The identity of the components are: NaCl (COMP000), pH (COMP001), protein 1 (COMP002), protein 2 (COMP003), protein 3 (COMP004), protein 4 (COMP005), and protein 5 (COMP006).

The reason why the pH values are negative is because I use a reference pH to scale the isotherm parameters Keq1 and nu1 in the GIEX model, namely pH = pH(actual) - pH(reference), where pH(reference) is 5.5. I have used these negative values in CADET in many of these kinds of simulations without issue, so I can confirm that it does work—at least sometimes.

I am unsure how it can be that the proteins don’t enter the inlet. What could be going on in CADET that would even lead to this happening?

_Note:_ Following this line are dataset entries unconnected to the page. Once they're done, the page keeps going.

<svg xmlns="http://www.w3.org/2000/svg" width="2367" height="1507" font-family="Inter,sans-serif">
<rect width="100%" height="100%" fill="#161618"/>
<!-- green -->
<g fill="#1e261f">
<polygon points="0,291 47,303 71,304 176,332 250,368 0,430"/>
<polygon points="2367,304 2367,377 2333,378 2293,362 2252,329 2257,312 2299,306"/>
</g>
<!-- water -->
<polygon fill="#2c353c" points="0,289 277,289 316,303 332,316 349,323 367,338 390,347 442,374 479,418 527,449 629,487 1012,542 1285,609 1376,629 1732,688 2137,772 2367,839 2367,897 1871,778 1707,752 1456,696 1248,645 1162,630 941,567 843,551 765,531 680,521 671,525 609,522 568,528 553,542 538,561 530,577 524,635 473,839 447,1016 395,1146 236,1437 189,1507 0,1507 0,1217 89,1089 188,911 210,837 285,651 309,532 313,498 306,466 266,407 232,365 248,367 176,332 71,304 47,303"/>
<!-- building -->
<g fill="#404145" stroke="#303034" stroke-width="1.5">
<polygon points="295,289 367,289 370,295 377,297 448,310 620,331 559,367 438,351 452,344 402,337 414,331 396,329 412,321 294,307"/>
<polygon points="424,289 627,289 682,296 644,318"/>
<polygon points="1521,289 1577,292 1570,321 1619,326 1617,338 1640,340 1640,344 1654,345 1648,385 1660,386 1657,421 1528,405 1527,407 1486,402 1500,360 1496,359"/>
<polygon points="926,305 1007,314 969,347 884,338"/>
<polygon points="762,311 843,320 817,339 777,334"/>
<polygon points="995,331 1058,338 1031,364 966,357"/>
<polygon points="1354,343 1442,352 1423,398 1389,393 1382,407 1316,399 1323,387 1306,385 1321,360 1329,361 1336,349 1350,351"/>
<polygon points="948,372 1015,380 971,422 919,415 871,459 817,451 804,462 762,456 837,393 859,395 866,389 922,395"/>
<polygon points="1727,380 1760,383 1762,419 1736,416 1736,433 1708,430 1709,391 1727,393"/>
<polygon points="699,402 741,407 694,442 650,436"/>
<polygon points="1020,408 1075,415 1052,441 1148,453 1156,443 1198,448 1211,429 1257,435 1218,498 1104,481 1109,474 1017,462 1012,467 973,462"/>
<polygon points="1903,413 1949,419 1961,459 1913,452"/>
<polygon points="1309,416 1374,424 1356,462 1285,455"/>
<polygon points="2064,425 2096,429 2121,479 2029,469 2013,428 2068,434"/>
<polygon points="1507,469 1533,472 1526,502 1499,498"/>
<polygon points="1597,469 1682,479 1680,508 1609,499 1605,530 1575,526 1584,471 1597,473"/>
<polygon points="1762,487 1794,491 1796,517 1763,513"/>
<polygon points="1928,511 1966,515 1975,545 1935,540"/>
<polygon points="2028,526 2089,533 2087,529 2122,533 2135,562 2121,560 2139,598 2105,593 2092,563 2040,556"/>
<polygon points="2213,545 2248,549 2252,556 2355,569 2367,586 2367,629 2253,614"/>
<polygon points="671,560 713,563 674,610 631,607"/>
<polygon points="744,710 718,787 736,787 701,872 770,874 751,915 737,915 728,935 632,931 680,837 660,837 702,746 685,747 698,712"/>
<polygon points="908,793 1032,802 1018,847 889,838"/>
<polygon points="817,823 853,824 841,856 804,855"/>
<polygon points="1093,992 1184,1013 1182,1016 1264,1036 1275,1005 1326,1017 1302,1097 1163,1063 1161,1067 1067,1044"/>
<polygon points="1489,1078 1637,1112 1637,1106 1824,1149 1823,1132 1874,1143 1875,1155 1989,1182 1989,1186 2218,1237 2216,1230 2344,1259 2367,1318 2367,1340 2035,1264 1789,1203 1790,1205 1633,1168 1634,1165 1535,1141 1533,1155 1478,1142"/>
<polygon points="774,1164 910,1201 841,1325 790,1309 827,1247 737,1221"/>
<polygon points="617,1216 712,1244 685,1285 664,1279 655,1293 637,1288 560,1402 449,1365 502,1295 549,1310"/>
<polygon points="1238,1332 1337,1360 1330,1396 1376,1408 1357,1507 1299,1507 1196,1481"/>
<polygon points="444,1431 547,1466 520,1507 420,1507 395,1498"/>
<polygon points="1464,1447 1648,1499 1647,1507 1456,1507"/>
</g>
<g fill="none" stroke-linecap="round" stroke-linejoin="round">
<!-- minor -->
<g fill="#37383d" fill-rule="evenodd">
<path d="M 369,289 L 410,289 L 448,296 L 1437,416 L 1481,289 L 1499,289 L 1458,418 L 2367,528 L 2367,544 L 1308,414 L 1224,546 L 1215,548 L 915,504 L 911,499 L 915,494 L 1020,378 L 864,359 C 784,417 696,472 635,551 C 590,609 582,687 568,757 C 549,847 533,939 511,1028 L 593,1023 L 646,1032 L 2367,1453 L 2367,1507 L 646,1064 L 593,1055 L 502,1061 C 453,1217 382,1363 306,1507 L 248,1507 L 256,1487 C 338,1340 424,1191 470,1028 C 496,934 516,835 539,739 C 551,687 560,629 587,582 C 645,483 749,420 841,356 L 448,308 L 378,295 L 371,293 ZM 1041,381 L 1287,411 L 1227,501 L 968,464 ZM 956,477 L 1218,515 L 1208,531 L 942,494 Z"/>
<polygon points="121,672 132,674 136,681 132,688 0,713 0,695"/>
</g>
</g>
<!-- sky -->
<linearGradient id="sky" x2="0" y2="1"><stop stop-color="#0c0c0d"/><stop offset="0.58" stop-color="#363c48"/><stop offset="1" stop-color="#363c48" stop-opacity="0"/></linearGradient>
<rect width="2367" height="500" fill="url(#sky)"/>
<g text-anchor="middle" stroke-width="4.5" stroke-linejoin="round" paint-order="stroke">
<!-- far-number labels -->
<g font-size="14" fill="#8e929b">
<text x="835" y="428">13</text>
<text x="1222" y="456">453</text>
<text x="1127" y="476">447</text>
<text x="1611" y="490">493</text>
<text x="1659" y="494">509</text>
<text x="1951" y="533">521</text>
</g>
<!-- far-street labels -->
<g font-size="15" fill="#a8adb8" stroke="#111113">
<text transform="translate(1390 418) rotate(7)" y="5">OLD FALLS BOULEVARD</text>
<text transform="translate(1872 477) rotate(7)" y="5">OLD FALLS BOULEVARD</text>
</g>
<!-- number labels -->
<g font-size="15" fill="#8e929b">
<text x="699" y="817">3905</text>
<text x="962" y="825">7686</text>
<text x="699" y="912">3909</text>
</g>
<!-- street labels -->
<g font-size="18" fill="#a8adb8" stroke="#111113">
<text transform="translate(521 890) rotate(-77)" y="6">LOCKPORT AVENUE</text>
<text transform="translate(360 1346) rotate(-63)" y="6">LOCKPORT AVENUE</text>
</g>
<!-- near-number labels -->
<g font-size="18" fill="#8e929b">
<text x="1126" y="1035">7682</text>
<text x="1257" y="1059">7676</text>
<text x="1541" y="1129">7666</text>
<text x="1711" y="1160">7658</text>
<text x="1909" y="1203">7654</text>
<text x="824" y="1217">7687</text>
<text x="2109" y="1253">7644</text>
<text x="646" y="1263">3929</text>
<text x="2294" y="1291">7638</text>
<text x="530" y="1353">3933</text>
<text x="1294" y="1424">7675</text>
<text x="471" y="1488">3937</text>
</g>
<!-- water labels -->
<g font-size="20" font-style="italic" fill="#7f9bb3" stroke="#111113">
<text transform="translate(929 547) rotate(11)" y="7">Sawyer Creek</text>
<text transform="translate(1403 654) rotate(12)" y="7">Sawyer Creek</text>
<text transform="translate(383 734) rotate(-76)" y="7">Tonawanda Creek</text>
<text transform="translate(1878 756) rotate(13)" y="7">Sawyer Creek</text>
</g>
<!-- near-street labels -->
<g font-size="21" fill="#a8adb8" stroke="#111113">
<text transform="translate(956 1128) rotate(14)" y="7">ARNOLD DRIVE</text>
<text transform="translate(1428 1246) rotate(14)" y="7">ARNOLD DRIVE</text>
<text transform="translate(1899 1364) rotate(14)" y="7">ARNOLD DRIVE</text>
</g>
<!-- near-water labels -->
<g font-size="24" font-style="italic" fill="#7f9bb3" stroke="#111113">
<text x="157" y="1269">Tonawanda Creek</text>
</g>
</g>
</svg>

On a very weird note: I ran a similar simulation, same column but different elution conditions, which was working—until I changed the value of ionic capacity by 10%. No idea what to make of that :laughing:

en… strange, conc. of COMP_001 to COMP_006 at the UNIT_000 (inlet) outlet apparently are just some noises:

To further troubleshoot, I’d suggest in your simulations, just drop UNIT_001 and UNIT_002, leaving the inlet UNIT_000 alone, run the simulation and plot the profiles at the outlet of UNIT_000 along with the raw output of the ode15s results. If everything is correct, we should see a perfect overlap between the simulation results of CADET and the ode15s results.

I can try that, but what do you do with the connections matrix when there is only one unit?

Actually you can just plot model.root.output.solution.unit_000.solution_outlet_comp_00X if dropping other units is annoying. Note the change is unit_000 not unit_002.